● **What the exercise asks**
Using the entries that follow, write out the line containing "middle pip: (394, 308)", the line containing "index tip: (155, 173)", and every line between them, exactly and nothing else.
= Beginning of Section =
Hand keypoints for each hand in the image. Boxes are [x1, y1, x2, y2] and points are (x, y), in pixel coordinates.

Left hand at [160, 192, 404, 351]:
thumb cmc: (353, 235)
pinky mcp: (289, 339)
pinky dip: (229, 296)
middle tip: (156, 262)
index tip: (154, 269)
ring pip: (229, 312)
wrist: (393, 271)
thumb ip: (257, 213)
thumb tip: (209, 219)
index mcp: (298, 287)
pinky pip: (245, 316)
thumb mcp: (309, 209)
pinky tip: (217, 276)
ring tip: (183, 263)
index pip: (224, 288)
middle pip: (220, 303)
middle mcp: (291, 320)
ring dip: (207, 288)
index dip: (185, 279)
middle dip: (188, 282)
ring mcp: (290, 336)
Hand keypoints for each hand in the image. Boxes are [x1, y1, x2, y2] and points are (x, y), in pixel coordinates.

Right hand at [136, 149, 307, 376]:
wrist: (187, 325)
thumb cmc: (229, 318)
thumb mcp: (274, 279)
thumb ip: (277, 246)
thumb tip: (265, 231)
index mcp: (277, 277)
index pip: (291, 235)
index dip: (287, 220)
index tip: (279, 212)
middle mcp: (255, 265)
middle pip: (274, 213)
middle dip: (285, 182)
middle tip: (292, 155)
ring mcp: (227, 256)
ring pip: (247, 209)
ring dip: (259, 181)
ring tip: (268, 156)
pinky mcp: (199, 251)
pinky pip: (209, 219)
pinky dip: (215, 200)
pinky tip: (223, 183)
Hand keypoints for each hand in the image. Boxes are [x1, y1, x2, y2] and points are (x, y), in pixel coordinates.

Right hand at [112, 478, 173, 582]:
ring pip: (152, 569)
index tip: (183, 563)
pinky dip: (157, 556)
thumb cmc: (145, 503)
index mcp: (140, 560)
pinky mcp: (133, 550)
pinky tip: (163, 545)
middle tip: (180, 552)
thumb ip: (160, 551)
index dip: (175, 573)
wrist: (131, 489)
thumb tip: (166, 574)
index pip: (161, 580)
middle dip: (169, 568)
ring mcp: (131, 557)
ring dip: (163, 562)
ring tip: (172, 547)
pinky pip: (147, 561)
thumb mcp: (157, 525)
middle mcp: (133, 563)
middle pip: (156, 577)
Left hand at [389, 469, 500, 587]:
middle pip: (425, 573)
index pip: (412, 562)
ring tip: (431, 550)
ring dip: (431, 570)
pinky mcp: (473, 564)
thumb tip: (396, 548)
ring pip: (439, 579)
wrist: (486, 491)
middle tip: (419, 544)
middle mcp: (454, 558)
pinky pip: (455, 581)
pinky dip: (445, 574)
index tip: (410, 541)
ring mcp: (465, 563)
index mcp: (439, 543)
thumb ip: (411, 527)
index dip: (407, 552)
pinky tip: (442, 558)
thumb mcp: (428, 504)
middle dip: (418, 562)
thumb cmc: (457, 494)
= End of Section =
= Beginning of Section =
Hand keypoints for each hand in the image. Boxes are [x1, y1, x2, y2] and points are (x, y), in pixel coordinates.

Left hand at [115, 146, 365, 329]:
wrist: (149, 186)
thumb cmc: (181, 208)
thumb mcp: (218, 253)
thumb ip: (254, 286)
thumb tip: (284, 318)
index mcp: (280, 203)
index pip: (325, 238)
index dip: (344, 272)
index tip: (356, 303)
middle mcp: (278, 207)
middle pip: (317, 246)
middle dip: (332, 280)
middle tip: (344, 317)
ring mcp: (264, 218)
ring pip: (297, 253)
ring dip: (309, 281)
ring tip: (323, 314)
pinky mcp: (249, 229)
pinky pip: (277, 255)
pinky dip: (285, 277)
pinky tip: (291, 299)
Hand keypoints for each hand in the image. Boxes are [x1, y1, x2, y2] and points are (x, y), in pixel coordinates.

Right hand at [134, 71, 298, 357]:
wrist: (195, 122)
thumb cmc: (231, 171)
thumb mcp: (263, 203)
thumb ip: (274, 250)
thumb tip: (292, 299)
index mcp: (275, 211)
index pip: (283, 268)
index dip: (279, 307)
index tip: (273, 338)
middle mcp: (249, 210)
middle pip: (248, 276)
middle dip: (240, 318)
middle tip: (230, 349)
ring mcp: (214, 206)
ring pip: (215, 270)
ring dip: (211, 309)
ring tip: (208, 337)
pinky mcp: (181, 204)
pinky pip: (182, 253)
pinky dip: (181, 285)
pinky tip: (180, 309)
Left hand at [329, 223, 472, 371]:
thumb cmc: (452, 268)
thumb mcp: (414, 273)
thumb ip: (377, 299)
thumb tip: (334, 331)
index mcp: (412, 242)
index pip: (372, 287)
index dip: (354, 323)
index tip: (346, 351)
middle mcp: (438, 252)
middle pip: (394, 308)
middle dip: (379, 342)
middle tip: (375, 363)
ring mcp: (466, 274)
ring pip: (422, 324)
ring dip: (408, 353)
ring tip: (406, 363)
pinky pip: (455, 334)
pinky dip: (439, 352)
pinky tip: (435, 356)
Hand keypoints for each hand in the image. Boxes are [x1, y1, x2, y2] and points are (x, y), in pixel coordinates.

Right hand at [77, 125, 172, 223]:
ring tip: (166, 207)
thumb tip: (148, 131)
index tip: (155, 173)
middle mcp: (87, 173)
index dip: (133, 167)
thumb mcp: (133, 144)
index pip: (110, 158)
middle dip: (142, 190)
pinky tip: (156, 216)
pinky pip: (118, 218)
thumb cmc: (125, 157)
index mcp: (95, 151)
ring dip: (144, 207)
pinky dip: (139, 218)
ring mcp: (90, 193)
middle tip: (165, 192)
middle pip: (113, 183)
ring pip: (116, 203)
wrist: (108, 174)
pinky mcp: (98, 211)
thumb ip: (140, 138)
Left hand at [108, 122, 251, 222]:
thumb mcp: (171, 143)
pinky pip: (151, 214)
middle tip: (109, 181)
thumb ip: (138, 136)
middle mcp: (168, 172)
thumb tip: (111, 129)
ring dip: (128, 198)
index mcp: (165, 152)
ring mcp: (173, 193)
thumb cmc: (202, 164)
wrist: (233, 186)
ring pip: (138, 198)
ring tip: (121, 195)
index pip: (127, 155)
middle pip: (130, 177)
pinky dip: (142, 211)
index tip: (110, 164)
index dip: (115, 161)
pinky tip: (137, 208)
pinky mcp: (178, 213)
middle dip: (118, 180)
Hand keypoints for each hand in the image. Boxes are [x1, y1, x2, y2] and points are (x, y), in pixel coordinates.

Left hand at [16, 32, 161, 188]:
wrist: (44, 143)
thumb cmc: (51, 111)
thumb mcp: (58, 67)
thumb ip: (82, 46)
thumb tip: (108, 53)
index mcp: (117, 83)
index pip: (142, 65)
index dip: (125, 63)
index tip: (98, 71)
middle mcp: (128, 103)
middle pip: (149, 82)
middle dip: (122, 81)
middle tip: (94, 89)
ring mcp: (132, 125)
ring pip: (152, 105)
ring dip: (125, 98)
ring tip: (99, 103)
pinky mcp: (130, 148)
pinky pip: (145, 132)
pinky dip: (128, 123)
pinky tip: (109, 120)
= End of Section =
= Beginning of Section =
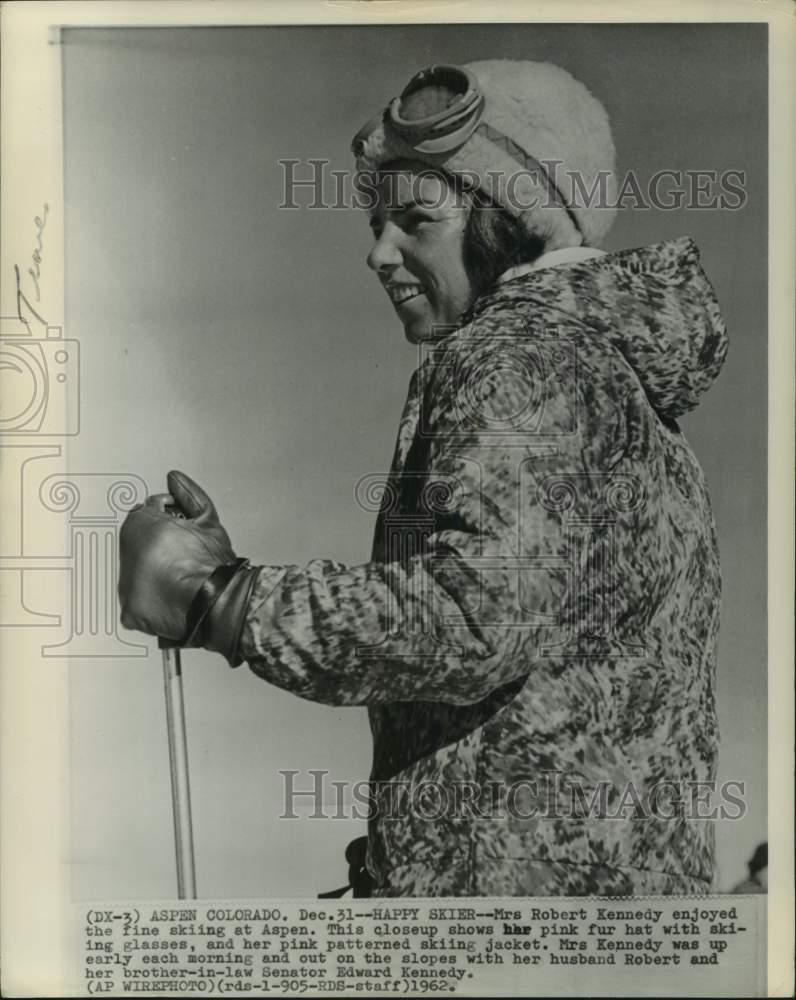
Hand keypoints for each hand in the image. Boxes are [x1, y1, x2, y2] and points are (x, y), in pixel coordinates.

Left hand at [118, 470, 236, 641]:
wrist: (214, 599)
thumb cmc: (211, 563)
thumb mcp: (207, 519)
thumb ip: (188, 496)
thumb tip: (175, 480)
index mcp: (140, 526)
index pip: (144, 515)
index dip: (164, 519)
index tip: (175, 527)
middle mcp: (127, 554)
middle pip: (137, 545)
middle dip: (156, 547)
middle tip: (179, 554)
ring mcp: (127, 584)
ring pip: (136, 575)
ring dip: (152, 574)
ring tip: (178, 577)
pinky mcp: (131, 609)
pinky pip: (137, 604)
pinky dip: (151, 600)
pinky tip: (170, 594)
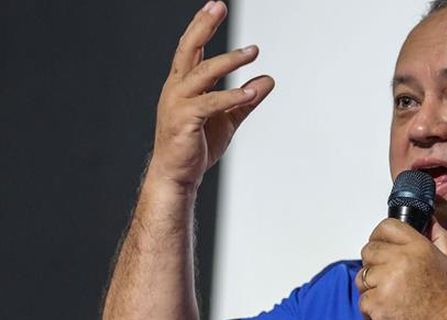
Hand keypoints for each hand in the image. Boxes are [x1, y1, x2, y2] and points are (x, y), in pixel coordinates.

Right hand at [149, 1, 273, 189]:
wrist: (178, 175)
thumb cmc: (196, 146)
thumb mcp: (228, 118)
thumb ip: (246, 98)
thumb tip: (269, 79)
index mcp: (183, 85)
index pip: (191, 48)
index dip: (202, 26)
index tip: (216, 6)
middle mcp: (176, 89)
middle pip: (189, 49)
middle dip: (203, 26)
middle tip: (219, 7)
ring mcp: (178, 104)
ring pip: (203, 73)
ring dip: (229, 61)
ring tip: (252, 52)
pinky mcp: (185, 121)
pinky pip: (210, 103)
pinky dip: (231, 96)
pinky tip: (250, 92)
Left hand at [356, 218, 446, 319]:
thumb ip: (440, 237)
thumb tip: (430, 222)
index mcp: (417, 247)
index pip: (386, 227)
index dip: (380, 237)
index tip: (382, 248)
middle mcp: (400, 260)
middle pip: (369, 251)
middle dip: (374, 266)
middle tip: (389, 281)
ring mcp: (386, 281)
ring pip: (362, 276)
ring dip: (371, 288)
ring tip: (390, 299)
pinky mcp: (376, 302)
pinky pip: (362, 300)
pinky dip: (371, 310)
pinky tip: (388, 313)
= End of Section =
● **Task solution**
middle pip: (394, 308)
middle dip: (379, 342)
middle tip: (375, 363)
ring mcp: (466, 274)
ring pip: (422, 324)
ring dip: (408, 353)
ring tip: (406, 363)
pinky pip: (455, 334)
pinky dip: (439, 352)
pinky tip: (435, 356)
Hand keypoints for each hand in the image. Boxes are [x1, y1, x2, y2] and points are (x, y), in pixel coordinates.

Right hand at [77, 125, 172, 223]:
ring tip: (166, 207)
thumb tip: (148, 131)
index tip: (155, 173)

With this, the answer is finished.